# finding help in the eating disorder ward, please read



## person3 (Aug 10, 2004)

so i'm getting some help for my compulsive dieting problem that has yet again ruined my life, and a few months ago i finally surrendered to the notion of going to see a nutritionist at our city's famed eating disorder clinic. and i asked if she's heard of dp/dr and she's like "oh YEAH." and apparently a LOT of the anorexics/bulimics/etc deal with dp/dr ALL THE TIME, it is SO prevalent with eating disorders. My mom was anorexic most of her life and had dissociation for, like, years.. BUT it didn't bother her because she never felt "normal" to begin with. She started to feel better when she went to therapy for the eating disorder.

seriously. if you have ANY addictive tendencies: eating disorder/excercise obsession/dieting/alcoholism/drug addiction/relationship issues (such as the constant search or need to be in a relationship)/sex addiction/over-guilt/constant worry of what others think of you/people-pleasing/over fantasizing/ANY form of codependency/history of abuse, etc...if you have ANY of these issues, TALK to a professional about them, or at least attend substance abuse related meetings (but preferably find a professional first), do SOMETHING to address these issues, because you have NO idea how interlinked they all are to dp/anxiety/and depression. I have met people of almost ALL the above categories who have had symptoms that we constantly complain about on this board.

You can self-diagnose, theorize, buy vitamins, obsess over the dp and talk about the dp and wonder how to make the dp go away, but you are getting NOWHERE until you own up to some of the other issues in your life, and are ready to change them. This is vital.

Oh, and for those of you that are results-oriented, this *has* helped me, I'm not just theorizing myself.

Thank you.


----------



## jen (Jun 20, 2005)

hey person.

i am also in the process of seeking help for an eating disorder. i have been to a nutritionist, and i wish you luck with that; mine simply prescribed me a sample meal plan and such. does your famous clinic live in NYC?

sometimes i wonder what kind of help is really out there. how do you learn to listen to your own body? what makes you even WANT to?


----------

★ ★ ★ ★ ★ ★ ★

Exercise = In the eating disorder ward thread, list each activity that the first post says gets you nowhere until you own up to the other issues in your life.

Saved entries:
★ ★ ★ ★ ★ ★ ★

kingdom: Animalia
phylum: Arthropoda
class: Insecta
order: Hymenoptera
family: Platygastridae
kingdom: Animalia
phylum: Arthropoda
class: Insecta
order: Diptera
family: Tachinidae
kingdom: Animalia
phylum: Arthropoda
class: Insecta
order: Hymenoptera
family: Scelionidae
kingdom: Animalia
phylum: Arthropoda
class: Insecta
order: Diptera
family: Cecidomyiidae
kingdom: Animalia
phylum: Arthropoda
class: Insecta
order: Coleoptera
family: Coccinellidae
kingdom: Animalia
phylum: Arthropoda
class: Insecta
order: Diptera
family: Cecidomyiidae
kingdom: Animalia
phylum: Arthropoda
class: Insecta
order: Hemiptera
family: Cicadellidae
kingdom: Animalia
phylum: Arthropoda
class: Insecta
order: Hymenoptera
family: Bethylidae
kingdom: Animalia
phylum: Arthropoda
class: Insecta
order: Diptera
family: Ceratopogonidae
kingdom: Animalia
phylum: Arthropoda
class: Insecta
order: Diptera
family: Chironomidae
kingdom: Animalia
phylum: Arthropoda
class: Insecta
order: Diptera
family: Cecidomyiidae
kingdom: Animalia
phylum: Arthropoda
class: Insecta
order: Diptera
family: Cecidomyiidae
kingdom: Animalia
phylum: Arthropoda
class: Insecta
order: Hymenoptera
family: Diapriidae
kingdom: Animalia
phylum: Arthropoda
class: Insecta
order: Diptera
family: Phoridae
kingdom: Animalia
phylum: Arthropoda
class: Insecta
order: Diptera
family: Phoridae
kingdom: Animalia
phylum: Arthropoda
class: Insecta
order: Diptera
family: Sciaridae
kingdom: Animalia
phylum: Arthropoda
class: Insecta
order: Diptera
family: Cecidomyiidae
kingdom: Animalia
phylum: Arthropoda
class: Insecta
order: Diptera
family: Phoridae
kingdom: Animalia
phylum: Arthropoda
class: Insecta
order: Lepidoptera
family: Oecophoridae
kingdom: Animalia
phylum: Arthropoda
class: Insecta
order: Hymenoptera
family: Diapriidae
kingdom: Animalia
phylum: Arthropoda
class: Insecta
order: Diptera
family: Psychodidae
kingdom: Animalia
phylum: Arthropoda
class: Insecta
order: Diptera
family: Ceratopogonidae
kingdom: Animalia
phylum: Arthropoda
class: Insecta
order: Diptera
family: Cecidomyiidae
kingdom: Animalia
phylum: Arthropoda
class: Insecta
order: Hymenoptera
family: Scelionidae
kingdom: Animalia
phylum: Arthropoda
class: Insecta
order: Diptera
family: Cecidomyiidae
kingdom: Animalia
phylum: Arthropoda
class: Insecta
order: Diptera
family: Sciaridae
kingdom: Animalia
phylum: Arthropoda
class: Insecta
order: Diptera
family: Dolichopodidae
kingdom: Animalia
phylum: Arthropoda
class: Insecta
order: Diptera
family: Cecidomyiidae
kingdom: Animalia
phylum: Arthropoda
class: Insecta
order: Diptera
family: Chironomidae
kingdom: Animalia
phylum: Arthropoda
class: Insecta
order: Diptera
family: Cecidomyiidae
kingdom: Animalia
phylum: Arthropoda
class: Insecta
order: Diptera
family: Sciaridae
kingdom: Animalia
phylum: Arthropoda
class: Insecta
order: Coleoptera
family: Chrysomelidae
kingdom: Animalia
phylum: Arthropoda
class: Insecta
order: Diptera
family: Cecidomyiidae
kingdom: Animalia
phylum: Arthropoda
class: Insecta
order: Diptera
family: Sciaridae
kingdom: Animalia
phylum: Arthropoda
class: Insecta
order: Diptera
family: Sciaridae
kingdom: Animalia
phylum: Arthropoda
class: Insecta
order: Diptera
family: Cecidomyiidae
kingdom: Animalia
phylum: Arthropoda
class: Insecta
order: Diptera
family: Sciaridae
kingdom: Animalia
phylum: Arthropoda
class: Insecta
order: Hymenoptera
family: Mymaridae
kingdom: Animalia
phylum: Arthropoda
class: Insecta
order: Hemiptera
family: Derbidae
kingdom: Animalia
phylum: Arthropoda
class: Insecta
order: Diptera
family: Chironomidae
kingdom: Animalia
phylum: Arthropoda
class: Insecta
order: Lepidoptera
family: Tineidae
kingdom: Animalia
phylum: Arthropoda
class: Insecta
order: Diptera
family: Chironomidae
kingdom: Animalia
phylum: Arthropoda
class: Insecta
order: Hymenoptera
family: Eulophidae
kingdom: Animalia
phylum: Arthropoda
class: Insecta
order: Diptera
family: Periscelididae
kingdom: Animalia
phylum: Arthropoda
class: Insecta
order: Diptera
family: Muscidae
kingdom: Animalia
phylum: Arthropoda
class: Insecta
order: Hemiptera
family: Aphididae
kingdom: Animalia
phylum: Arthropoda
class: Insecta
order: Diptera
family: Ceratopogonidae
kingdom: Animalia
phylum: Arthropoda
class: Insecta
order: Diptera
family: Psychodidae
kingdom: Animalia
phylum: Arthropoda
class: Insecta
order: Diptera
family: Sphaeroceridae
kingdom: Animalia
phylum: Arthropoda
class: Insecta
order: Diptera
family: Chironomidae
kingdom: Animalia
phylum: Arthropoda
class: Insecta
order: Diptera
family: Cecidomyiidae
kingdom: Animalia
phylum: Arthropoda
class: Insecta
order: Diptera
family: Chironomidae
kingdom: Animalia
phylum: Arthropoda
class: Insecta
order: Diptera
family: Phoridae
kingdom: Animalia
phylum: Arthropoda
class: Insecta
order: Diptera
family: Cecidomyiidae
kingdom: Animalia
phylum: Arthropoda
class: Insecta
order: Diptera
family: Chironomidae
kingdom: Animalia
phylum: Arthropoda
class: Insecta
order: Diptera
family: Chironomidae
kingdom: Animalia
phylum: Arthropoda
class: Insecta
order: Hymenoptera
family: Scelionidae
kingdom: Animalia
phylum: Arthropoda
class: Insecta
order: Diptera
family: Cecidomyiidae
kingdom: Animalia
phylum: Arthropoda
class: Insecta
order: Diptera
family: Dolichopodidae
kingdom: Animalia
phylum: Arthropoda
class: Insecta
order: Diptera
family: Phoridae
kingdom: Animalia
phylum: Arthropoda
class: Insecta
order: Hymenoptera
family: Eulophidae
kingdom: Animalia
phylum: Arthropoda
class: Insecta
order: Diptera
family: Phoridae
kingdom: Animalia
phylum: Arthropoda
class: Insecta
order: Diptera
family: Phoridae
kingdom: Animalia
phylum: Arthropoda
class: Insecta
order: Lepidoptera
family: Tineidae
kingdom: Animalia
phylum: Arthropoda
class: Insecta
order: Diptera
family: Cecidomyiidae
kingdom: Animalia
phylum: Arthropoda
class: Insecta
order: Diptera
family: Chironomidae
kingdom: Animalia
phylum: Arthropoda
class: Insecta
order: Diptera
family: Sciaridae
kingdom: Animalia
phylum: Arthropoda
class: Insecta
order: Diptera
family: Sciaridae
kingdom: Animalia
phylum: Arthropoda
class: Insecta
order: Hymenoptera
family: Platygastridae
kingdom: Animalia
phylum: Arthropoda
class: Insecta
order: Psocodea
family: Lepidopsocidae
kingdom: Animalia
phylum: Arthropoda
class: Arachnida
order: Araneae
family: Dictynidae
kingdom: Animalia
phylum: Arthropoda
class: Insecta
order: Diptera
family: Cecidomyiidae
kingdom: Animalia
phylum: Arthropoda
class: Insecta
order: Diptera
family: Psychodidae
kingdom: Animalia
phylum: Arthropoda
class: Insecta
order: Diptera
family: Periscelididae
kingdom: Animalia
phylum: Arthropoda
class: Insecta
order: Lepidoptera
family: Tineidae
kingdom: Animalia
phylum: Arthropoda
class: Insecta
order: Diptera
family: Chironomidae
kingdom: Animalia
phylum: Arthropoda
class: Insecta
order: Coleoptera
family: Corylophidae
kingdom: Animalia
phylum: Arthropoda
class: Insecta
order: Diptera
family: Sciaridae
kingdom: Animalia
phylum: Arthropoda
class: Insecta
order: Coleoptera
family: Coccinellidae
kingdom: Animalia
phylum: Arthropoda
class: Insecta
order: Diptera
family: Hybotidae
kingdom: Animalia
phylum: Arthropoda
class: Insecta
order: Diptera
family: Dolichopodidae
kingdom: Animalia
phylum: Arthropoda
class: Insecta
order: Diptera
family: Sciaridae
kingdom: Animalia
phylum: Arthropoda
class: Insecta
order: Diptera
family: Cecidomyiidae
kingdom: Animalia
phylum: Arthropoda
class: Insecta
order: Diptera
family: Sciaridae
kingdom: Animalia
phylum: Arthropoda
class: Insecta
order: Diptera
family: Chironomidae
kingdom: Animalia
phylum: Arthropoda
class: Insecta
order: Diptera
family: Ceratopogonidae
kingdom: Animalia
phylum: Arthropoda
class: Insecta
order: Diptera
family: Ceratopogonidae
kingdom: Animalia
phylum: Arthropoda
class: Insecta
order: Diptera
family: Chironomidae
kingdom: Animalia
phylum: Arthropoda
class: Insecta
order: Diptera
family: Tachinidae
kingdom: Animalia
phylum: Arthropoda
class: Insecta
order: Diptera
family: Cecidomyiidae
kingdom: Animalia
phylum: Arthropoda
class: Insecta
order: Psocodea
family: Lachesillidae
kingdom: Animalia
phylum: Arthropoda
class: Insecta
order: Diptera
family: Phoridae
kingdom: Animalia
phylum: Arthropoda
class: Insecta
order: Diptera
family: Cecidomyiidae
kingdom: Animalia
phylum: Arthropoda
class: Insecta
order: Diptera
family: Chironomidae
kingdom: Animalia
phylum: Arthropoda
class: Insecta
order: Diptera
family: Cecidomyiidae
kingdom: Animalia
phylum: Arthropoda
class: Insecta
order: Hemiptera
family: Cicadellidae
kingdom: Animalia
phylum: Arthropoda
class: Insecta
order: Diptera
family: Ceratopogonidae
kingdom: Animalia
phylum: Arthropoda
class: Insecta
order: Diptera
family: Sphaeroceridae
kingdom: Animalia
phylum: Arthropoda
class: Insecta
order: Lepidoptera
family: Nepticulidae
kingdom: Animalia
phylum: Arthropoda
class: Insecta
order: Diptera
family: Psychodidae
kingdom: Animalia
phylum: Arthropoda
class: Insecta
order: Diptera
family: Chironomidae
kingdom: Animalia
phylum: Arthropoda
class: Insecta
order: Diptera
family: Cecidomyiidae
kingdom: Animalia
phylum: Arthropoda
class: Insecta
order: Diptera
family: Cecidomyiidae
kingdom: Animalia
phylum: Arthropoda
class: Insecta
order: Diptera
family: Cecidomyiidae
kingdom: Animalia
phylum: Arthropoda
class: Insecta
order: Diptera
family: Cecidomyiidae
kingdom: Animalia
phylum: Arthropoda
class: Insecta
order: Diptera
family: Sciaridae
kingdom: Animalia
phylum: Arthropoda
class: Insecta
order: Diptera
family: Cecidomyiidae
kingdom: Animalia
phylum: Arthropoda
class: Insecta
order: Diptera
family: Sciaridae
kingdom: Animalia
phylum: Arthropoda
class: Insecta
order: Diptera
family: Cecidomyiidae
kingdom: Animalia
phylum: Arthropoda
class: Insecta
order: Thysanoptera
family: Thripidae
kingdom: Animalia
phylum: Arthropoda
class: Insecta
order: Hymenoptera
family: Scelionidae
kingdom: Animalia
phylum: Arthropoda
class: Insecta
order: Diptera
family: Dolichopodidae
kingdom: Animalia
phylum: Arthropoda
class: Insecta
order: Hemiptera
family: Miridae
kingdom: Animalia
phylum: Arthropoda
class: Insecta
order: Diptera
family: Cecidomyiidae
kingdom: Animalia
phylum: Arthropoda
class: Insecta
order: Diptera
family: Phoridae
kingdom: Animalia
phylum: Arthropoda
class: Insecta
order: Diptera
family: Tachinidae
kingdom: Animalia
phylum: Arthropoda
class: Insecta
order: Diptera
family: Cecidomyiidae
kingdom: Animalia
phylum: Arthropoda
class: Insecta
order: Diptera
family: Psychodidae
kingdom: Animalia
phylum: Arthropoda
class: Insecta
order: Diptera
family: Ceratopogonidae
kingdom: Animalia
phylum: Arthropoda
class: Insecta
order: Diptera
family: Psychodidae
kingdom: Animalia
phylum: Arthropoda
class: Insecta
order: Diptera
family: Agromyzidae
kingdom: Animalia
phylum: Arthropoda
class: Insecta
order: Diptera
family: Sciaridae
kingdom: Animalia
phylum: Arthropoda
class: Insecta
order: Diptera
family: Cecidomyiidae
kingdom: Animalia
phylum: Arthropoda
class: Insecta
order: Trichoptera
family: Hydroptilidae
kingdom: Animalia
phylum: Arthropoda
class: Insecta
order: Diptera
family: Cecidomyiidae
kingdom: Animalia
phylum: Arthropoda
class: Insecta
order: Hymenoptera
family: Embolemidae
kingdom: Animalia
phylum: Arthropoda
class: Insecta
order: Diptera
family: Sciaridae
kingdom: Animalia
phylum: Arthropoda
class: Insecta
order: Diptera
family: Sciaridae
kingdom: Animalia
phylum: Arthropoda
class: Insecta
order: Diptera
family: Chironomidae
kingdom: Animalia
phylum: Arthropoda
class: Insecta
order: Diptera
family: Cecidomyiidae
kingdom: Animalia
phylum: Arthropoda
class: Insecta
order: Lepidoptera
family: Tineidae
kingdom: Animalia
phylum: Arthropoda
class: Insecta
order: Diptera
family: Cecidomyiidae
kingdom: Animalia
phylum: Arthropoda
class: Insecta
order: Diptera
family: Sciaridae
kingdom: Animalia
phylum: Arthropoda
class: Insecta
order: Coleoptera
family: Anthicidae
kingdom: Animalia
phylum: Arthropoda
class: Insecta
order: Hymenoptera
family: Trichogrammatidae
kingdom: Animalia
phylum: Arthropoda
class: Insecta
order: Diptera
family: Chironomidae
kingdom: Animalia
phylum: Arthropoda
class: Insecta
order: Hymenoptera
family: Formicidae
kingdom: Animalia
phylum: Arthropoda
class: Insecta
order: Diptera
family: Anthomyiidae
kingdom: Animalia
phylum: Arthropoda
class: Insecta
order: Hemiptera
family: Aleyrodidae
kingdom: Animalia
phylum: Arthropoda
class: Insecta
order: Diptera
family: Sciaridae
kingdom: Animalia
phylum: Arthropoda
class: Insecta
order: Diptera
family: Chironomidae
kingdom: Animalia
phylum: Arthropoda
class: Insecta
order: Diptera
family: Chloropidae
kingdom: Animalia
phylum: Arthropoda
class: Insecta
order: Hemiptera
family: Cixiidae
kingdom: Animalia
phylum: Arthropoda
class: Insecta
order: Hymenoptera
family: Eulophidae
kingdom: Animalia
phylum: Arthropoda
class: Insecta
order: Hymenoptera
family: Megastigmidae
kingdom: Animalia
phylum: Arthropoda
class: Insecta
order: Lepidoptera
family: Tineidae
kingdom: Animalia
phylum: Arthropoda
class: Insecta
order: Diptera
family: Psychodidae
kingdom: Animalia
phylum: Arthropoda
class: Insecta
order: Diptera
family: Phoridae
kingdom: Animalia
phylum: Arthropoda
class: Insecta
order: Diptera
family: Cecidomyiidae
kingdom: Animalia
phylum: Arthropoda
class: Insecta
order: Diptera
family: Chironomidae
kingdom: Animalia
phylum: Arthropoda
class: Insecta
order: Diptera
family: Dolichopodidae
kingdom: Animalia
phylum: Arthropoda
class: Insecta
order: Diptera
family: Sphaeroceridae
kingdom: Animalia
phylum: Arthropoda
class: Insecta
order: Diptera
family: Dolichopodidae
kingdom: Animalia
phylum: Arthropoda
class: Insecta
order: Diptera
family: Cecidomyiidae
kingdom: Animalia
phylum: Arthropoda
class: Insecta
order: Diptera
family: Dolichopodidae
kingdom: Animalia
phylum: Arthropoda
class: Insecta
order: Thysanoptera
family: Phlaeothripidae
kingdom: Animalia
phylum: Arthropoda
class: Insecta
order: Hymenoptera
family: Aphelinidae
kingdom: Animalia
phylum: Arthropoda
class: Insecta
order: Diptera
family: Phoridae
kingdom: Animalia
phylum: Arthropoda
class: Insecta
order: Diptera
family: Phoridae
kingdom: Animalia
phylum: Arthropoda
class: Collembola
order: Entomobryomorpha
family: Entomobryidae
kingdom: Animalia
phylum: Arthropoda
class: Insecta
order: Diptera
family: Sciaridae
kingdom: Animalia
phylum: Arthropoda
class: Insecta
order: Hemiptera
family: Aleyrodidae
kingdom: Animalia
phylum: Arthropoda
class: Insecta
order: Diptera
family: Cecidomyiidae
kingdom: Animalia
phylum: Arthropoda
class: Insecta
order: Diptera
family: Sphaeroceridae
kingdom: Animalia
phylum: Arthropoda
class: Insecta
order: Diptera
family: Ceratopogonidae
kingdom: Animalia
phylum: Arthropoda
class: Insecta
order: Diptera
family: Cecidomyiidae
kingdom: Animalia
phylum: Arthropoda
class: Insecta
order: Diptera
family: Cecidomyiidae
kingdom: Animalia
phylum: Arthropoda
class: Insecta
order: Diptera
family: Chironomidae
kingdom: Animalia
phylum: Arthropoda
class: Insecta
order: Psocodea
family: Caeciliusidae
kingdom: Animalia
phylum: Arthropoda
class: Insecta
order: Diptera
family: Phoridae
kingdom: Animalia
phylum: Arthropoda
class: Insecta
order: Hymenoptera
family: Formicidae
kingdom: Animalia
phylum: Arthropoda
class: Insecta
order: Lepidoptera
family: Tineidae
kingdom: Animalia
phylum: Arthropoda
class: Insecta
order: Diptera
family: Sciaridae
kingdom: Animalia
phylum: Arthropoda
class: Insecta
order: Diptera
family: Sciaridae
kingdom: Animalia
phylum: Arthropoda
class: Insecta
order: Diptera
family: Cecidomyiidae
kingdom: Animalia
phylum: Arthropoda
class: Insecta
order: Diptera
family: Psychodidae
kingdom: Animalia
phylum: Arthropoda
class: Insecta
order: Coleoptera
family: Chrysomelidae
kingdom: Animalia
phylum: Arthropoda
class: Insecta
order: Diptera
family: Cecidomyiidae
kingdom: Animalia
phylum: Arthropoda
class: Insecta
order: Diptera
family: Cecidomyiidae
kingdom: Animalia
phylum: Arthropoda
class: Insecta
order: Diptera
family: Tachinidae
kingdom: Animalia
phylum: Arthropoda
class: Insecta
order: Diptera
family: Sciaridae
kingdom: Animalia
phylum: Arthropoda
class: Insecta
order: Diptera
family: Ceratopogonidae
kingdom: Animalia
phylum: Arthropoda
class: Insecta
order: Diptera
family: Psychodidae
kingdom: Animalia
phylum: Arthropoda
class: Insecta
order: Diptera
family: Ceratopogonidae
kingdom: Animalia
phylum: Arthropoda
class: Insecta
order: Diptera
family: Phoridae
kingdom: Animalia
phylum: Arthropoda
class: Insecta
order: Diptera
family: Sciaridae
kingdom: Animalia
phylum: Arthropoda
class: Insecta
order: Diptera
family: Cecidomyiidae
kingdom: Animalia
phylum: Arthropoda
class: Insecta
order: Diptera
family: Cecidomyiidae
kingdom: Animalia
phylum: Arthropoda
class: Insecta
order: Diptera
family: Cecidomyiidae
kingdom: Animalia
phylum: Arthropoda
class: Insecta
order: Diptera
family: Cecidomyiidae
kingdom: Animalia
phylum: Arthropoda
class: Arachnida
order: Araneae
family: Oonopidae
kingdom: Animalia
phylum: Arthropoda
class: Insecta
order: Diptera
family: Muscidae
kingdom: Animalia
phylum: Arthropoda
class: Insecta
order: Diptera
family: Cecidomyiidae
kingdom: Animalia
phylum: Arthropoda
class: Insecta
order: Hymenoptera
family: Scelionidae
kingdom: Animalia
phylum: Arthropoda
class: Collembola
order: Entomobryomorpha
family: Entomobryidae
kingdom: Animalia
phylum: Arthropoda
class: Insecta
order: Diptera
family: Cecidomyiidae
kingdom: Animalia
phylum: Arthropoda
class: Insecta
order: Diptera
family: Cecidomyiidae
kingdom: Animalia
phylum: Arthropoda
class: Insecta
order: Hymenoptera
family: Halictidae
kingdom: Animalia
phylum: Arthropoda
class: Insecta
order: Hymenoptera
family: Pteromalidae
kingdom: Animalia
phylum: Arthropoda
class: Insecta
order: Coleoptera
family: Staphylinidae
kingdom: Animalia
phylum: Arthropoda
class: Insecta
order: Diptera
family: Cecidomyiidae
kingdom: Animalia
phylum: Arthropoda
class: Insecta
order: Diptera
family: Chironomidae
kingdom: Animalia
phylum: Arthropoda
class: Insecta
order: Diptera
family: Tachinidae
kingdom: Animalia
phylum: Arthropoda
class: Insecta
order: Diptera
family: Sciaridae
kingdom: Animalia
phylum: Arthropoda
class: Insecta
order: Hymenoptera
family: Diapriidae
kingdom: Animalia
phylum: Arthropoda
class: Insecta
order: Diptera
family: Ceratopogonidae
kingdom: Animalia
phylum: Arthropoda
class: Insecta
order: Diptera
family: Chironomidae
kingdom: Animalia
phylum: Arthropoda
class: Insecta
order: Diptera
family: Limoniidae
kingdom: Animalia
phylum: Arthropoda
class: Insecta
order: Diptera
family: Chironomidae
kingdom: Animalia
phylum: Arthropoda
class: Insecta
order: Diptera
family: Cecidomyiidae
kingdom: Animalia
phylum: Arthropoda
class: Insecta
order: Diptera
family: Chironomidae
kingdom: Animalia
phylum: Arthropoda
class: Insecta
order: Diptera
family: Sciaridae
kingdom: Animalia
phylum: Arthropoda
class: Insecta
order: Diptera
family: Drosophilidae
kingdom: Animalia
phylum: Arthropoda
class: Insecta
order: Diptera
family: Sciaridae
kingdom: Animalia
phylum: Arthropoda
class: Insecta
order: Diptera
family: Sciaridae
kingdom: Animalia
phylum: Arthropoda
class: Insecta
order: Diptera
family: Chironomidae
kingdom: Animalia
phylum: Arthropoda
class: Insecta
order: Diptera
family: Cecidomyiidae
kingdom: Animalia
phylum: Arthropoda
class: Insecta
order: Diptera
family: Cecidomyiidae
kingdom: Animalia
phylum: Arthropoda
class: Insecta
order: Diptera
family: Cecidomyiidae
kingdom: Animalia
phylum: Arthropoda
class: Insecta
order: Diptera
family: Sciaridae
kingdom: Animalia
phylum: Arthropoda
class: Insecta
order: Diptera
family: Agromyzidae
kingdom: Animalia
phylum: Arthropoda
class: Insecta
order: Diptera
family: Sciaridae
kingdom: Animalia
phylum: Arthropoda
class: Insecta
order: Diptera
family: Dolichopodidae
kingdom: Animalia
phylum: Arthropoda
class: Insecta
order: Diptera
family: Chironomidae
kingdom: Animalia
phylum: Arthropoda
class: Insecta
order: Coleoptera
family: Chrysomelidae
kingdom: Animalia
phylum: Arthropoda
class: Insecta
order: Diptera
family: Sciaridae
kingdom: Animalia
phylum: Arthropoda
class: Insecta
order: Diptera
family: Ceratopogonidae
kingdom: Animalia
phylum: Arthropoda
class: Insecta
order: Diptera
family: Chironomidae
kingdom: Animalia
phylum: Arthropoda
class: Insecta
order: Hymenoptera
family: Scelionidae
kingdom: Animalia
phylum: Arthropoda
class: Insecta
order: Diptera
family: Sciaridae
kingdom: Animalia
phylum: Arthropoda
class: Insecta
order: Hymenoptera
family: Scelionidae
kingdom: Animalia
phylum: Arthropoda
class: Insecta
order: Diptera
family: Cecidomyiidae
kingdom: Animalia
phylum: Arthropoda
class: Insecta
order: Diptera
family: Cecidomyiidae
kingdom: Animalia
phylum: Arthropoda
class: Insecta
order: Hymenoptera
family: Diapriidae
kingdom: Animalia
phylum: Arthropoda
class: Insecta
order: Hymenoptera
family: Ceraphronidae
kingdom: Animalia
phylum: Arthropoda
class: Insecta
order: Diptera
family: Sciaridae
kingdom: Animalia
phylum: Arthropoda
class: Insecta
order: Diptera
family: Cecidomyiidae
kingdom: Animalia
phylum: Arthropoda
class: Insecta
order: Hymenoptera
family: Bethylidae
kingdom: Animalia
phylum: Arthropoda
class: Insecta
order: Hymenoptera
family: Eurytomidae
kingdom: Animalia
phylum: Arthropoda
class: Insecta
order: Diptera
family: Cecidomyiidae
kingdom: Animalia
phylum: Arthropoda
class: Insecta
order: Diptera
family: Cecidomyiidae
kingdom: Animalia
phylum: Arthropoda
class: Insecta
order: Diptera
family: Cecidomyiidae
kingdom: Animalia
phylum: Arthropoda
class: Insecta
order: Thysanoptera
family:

★ ★ ★ ★ ★ ★ ★

Expected answer =
- self-diagnose
- theorize
- buy vitamins
- obsess over the dp
- talk about the dp
- wonder how to make the dp go away